CD giveaways (or covermounts) are common practice, as magazines try to entice buyers with new indie rock compilations and newspapers look to shift copies with archive material from older artists. Just last month, the Mail on Sunday gave away a Peter Gabriel CD: a mishmash of not-so-famous tracks and live performances. But this is the first time in the U.K that a top-selling established artist has ever given away a full-length new release for nothing. What if others follow Prince's lead? How will retailers, who are already struggling to compete with supermarkets and online stores and Starbucks, survive if artists cut them out of the loop?

And without the income generated by big name acts, how will record labels support and promote lesser-known artists? "If we keep moving down this particular route, companies will only release records that are sure home runs," says Martin Talbot, editor of industry paper Music Week. "That means either stuff by established artists or unknown artists doing cover versions. There is the danger that it will no longer be worth it for companies to invest in new, up-and-coming artists. And if record companies don't invest in them, who will?"

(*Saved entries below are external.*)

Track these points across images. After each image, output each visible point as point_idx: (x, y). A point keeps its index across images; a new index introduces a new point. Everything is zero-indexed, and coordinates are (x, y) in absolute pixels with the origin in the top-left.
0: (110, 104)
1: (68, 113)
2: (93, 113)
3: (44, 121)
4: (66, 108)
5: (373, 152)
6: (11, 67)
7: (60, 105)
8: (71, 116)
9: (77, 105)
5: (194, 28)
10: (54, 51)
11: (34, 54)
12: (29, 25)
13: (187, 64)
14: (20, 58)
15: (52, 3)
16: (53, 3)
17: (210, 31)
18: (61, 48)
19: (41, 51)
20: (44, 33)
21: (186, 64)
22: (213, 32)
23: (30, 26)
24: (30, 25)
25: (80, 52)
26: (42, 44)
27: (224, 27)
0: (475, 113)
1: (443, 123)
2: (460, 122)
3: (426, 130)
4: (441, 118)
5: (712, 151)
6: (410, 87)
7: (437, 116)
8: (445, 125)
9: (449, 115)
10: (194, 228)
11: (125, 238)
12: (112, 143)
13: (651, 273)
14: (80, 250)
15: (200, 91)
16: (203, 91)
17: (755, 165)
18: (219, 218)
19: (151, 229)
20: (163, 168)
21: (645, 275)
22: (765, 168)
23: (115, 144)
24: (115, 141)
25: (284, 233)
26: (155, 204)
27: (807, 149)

In a world where free usually means worthless, many in the industry can't stomach the idea that one day consumers could pick up the new Eminem album with every packet of M&M's. But one man's freebie is another man's fortune. Prince was reportedly paid $500,000 over and above the royalties for each CD — typically around 10%. Considering that his last album, 3121, sold only 80,000 copies in the U.K., this deal may have earned him more than eight times as much. Plus, Planet Earth — which has gotten fairly good reviews so far — is now in the hands of thousands of people who may never have thought to buy it. Maybe they like what they hear ... and maybe they want more. They'll have to settle for buying up his back catalog, because the 21 shows he's playing in London in August and September are already sold out. Naturally, he's giving away a copy of the album with every ticket (a trick he pulled with Musicology back in 2004).

For its part, the Mail on Sunday printed, and sold, an extra 600,000 copies in addition to the 2.3 million they usually sell every week. Advertisers find it hard to resist those kinds of sums. And according to managing director Stephen Miron, his office has been flooded with calls from other artists wanting in on the action (as for who, he won't tell). "They are saying they think this is a much more effective and efficient way of building up their business."

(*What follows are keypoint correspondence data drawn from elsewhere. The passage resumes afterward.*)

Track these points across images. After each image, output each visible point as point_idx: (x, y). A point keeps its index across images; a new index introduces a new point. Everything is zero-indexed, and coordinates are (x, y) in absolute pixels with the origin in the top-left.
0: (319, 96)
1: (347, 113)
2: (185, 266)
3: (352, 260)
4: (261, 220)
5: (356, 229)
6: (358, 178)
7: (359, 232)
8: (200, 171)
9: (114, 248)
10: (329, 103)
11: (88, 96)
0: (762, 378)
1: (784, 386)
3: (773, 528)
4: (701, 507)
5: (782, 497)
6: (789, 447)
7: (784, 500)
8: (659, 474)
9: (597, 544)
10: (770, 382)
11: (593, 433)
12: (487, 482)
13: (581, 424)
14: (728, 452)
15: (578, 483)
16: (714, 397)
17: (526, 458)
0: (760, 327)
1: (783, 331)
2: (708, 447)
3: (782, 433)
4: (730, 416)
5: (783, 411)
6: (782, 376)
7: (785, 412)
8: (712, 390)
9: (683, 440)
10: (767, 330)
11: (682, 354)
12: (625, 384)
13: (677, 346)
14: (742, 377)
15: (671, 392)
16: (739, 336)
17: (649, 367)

There's no ignoring this bigger, stronger breed of freebie, but there's also no reason it has to signal the death of the music industry. Thanks to the rise of digital distribution, the business of making and selling music has been in flux for years, with labels, lawyers and retailers constantly forced to adapt. "In the record industry, you can barely hear yourself think for the sound of the business being dismantled and the paradigms being broken," says Conor McNicholas, editor of music weekly the New Musical Express. Those who can't keep up are flailing — last month, HMV reported its annual profits have more than halved — or already fallen: last year, retail giant Tower Record sclosed its stores and in June the U.K. music chain Fopp shut up shop. Meanwhile, record labels are looking for solutions in mergers and takeovers — any day now, British firm EMI could be bought out by investment group Terra Firma. Says McNicholas: "With the pace of change, you just have to be very quick on your feet and rework your business model every six months — that's the challenge."

Manager Garry Blackburn thinks it's a challenge the industry can't escape. There are rumors that one of the bands he works with, the veteran British ska group Madness, is considering a deal with another national newspaper to release their upcoming new studio album. Blackburn won't confirm or deny, but says he's a big fan of the freebie. "If everybody takes a deep breath and considers what's going on, this is a wonderful opportunity," he says. "Yes, it means the industry will be dramatically different in a few years, but I don't think screaming like a bunch of girls is going to help anything. They need to think of a way to use it to their advantage." Setting music free: could be a Sign O' the Times.